───── Records supplied ─────
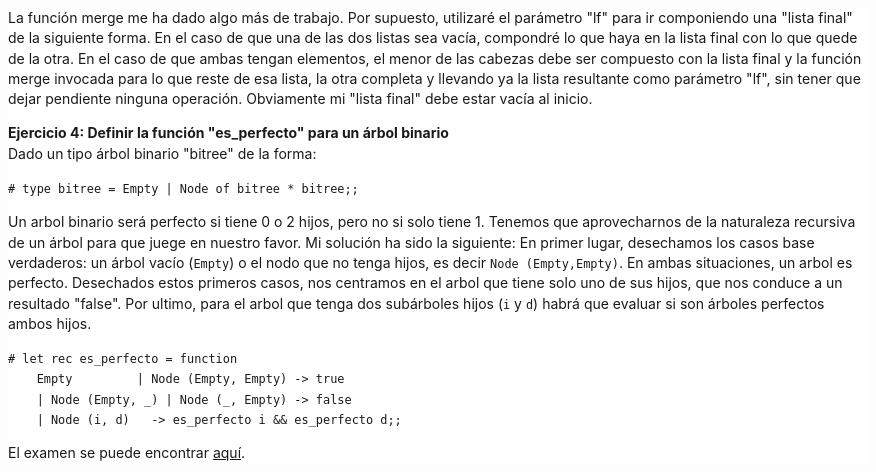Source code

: La función merge me ha dado algo más de trabajo. Por supuesto, utilizaré el parámetro "lf" para ir componiendo una "lista final" de la siguiente forma. En el caso de que una de las dos listas sea vacía, compondré lo que haya en la lista final con lo que quede de la otra. En el caso de que ambas tengan elementos, el menor de las cabezas debe ser compuesto con la lista final y la función merge invocada para lo que reste de esa lista, la otra completa y llevando ya la lista resultante como parámetro "lf", sin tener que dejar pendiente ninguna operación. Obviamente mi "lista final" debe estar vacía al inicio.

**Ejercicio 4: Definir la función "es\_perfecto" para un árbol binario**  
Dado un tipo árbol binario "bitree" de la forma:

```
# type bitree = Empty | Node of bitree * bitree;;
```

Un arbol binario será perfecto si tiene 0 o 2 hijos, pero no si solo tiene 1. Tenemos que aprovecharnos de la naturaleza recursiva de un árbol para que juege en nuestro favor. Mi solución ha sido la siguiente: En primer lugar, desechamos los casos base verdaderos: un árbol vacío (`Empty`) o el nodo que no tenga hijos, es decir `Node (Empty,Empty)`. En ambas situaciones, un arbol es perfecto. Desechados estos primeros casos, nos centramos en el arbol que tiene solo uno de sus hijos, que nos conduce a un resultado "false". Por ultimo, para el arbol que tenga dos subárboles hijos (`i` y `d`) habrá que evaluar si son árboles perfectos ambos hijos.

```
# let rec es_perfecto = function
	Empty		  | Node (Empty, Empty) -> true
	| Node (Empty, _) | Node (_, Empty)	-> false
	| Node (i, d)	-> es_perfecto i && es_perfecto d;;
```

El examen se puede encontrar [aquí](http://carpanta.dc.fi.udc.es/staff/molineli/PD/10-11/Examen.pdf).
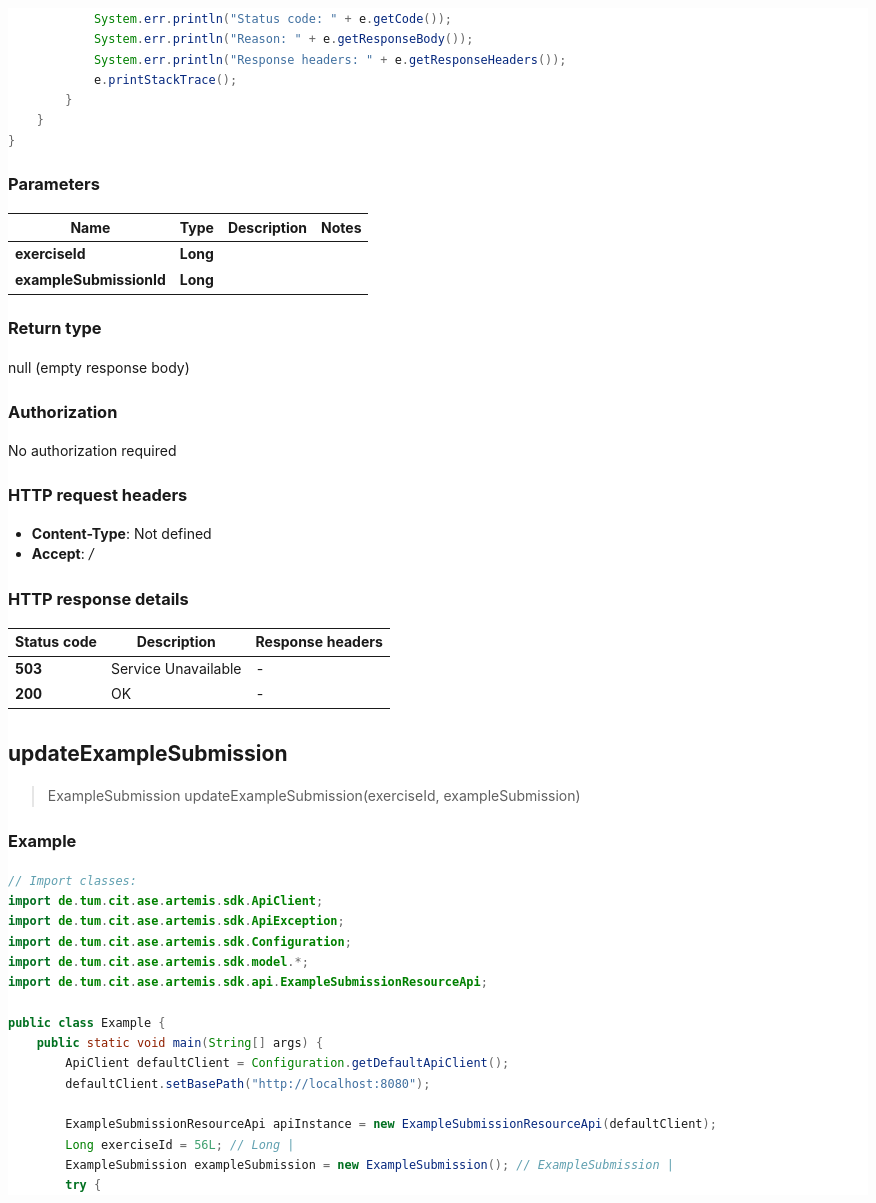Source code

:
 ```java
            System.err.println("Status code: " + e.getCode());
            System.err.println("Reason: " + e.getResponseBody());
            System.err.println("Response headers: " + e.getResponseHeaders());
            e.printStackTrace();
        }
    }
}
```

### Parameters


| Name | Type | Description  | Notes |
|------------- | ------------- | ------------- | -------------|
| **exerciseId** | **Long**|  | |
| **exampleSubmissionId** | **Long**|  | |

### Return type

null (empty response body)

### Authorization

No authorization required

### HTTP request headers

- **Content-Type**: Not defined
- **Accept**: */*

### HTTP response details
| Status code | Description | Response headers |
|-------------|-------------|------------------|
| **503** | Service Unavailable |  -  |
| **200** | OK |  -  |


## updateExampleSubmission

> ExampleSubmission updateExampleSubmission(exerciseId, exampleSubmission)



### Example

```java
// Import classes:
import de.tum.cit.ase.artemis.sdk.ApiClient;
import de.tum.cit.ase.artemis.sdk.ApiException;
import de.tum.cit.ase.artemis.sdk.Configuration;
import de.tum.cit.ase.artemis.sdk.model.*;
import de.tum.cit.ase.artemis.sdk.api.ExampleSubmissionResourceApi;

public class Example {
    public static void main(String[] args) {
        ApiClient defaultClient = Configuration.getDefaultApiClient();
        defaultClient.setBasePath("http://localhost:8080");

        ExampleSubmissionResourceApi apiInstance = new ExampleSubmissionResourceApi(defaultClient);
        Long exerciseId = 56L; // Long | 
        ExampleSubmission exampleSubmission = new ExampleSubmission(); // ExampleSubmission | 
        try {
```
─────
§ **What you need to do**:
Each line of the data above containing the string "forma" is to be copied.

§ **Final answer**:
: La función merge me ha dado algo más de trabajo. Por supuesto, utilizaré el parámetro "lf" para ir componiendo una "lista final" de la siguiente forma. En el caso de que una de las dos listas sea vacía, compondré lo que haya en la lista final con lo que quede de la otra. En el caso de que ambas tengan elementos, el menor de las cabezas debe ser compuesto con la lista final y la función merge invocada para lo que reste de esa lista, la otra completa y llevando ya la lista resultante como parámetro "lf", sin tener que dejar pendiente ninguna operación. Obviamente mi "lista final" debe estar vacía al inicio.
Dado un tipo árbol binario "bitree" de la forma:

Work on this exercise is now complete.